Krashed, I wouldn't worry too much I'm being picky just for interest's sake. Maydog's comment on square waves becomes a mathematician's game when, what they call the rise time is very short. An infinitely low rise-time is equivalent to having an infinite band of frequencies on it's edge, and has little effect on the job in hand because it can't be achieved anyway. However the electronics designers have enough problems protection the hardware from spikey ‘noise' in the real world. It's akin to the old coils. If you were silly enough to turn the ignition on in an old car, and then walk away for ten mins...and the contacts were closed, the coil would get hot...even damaged. But as soon as the engine was started, that same 12v would now be cutting on and off at high speed and the coil would take less current for two reasons. One, it's not of for so long, and two, the coil acts quite differently to a fluctuating current. It is because those old contacts make a crude square-wave that there had to be a condenser across the points.

My wife alway says ‘why don't you look at the instructions / manuals.....where's the fun in that?
I always look afterwards to see if I was right. :bighead:

I have no idea if the RSS system for '94 is the same as my '98, but if they are similar, this might help understand the design intent. Understand that I am reading between the lines from a '98 Service Manual with more than a basic understanding of electrical / electronic systems, including RF.

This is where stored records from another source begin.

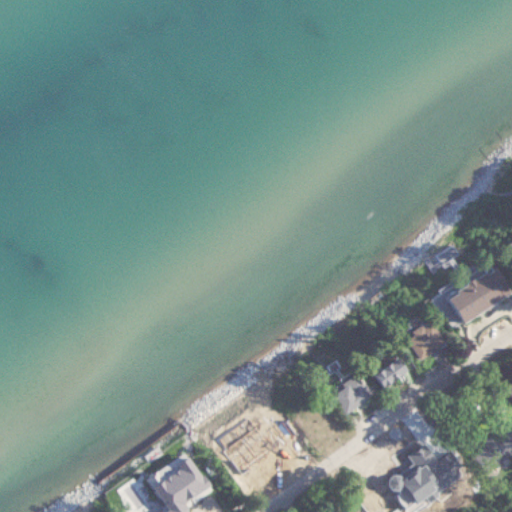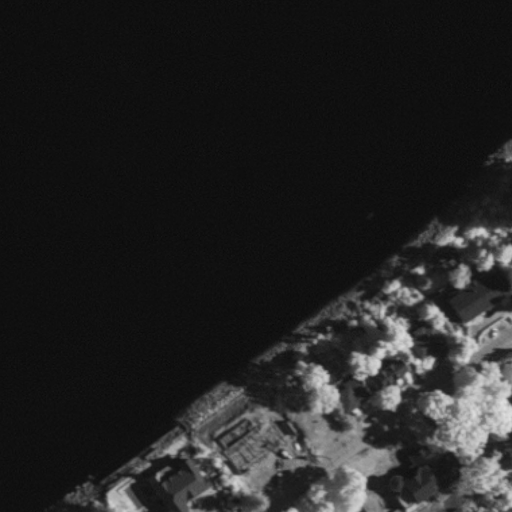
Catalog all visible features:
building: (455, 294)
road: (468, 322)
building: (405, 339)
building: (366, 371)
building: (332, 393)
road: (393, 425)
building: (249, 450)
building: (366, 488)
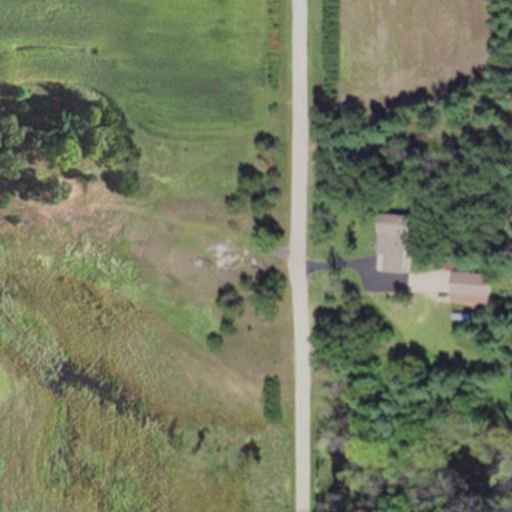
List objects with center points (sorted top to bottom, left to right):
building: (394, 245)
road: (296, 256)
building: (471, 285)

The damping force of the strut / shock is adjustable by controlling the average current flowing through a solenoid device that GM calls a "damper actuator". The solenoid is probably fine tuning a hydraulic orifice inside the strut / shock.

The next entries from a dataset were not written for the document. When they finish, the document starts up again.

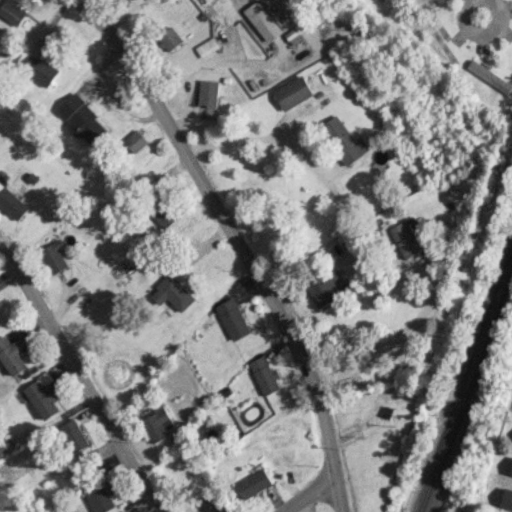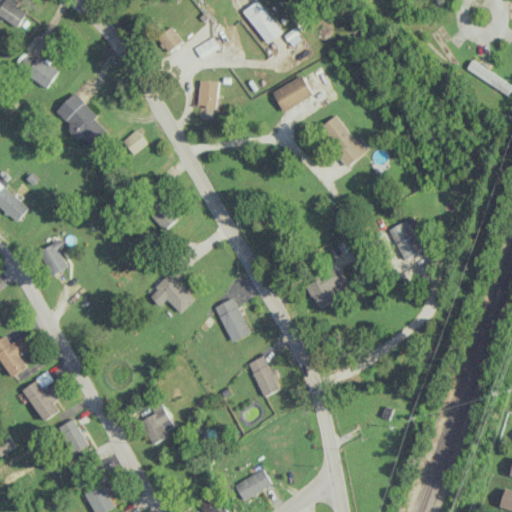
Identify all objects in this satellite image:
building: (13, 11)
building: (262, 20)
road: (480, 31)
building: (170, 38)
building: (207, 46)
building: (38, 68)
building: (489, 76)
building: (293, 92)
building: (208, 93)
building: (84, 120)
road: (259, 137)
building: (134, 140)
building: (344, 140)
building: (11, 202)
building: (163, 213)
building: (409, 237)
road: (236, 241)
building: (54, 255)
building: (327, 288)
building: (172, 292)
building: (232, 318)
road: (393, 339)
building: (13, 353)
building: (265, 375)
road: (82, 378)
railway: (465, 381)
building: (43, 395)
building: (158, 423)
building: (72, 435)
building: (510, 469)
building: (511, 471)
building: (253, 483)
road: (307, 492)
building: (506, 497)
building: (100, 498)
building: (506, 498)
building: (216, 508)
building: (128, 511)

Low average current levels to the solenoid yield minimum damping.

The DC voltage to the solenoid is PWM modulated on a 2 KHz signal.

The CVRSS module sends a test signal every 16 seconds (more or less) and the feedback voltage is monitored. If the feedback voltage is higher than programmed for 2 test cycles, a DTC is set and that strut / shock is set to minimum damping (low current).

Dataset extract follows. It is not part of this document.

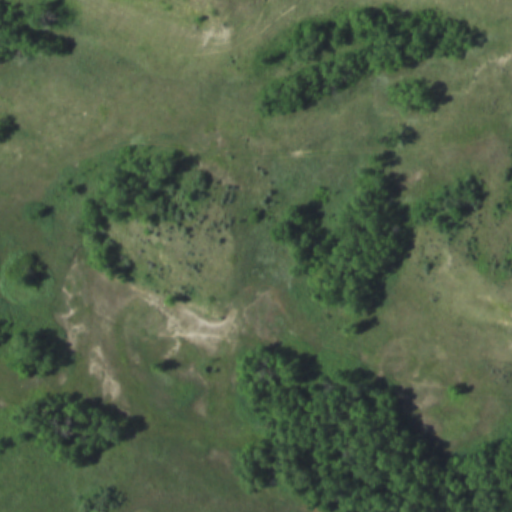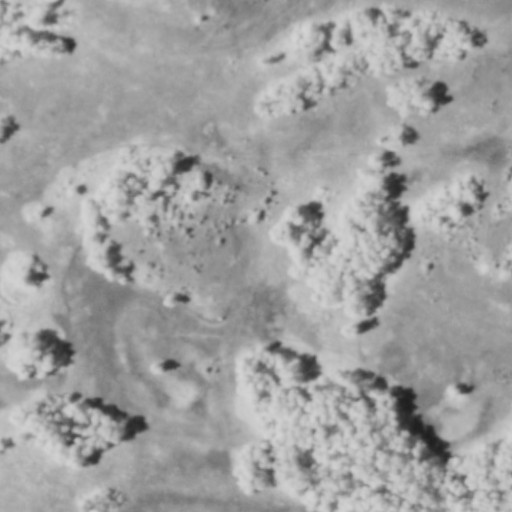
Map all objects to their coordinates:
road: (255, 159)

At first blush, it would appear that the ideal "resistance" needed to fool the feedback system would be the "impedance" that the coil presents during average road conditions at 2 KHz.

Whatever that turns out to be.

Interesting thread and looking forward to any reverse engineering experience that is shared.

Thanks for the data JimD and also to maydog for his ingenious method of monitoring the system in the first place. I’m not sure of the changes over the years, but when I’m finished rewiring my kid’s house I’ll get back on the puzzle. (this is a strange land where red electricity comes out of black wires and the wires are a thick as girders…it’s going to take a week!!)

I was intrigued by maydog’s comment that the loudspeaker did not burn out. Also, the frequency is very near to the 2,400 that I had mentioned. I recalled that it was an audible note. If I recall from the dim distant past, that speakers are classified in their reactance at 400 Hz, so 2k may have saved it??

I can see that the shocks are modified by what must be a fairly hefty PWM current. What I’m not clear on is the nature of the ‘signal’ on the detector line. I realize that I may have made a totally wrong assumption but cannot see the need for such hi currents on the CVRSS module / feedback circuitry.

It all seem a fantastic system, but when I asked if anyone serviced them, I was disappointed to see a…vigorous comment on the quality of the actual shock itself.

RB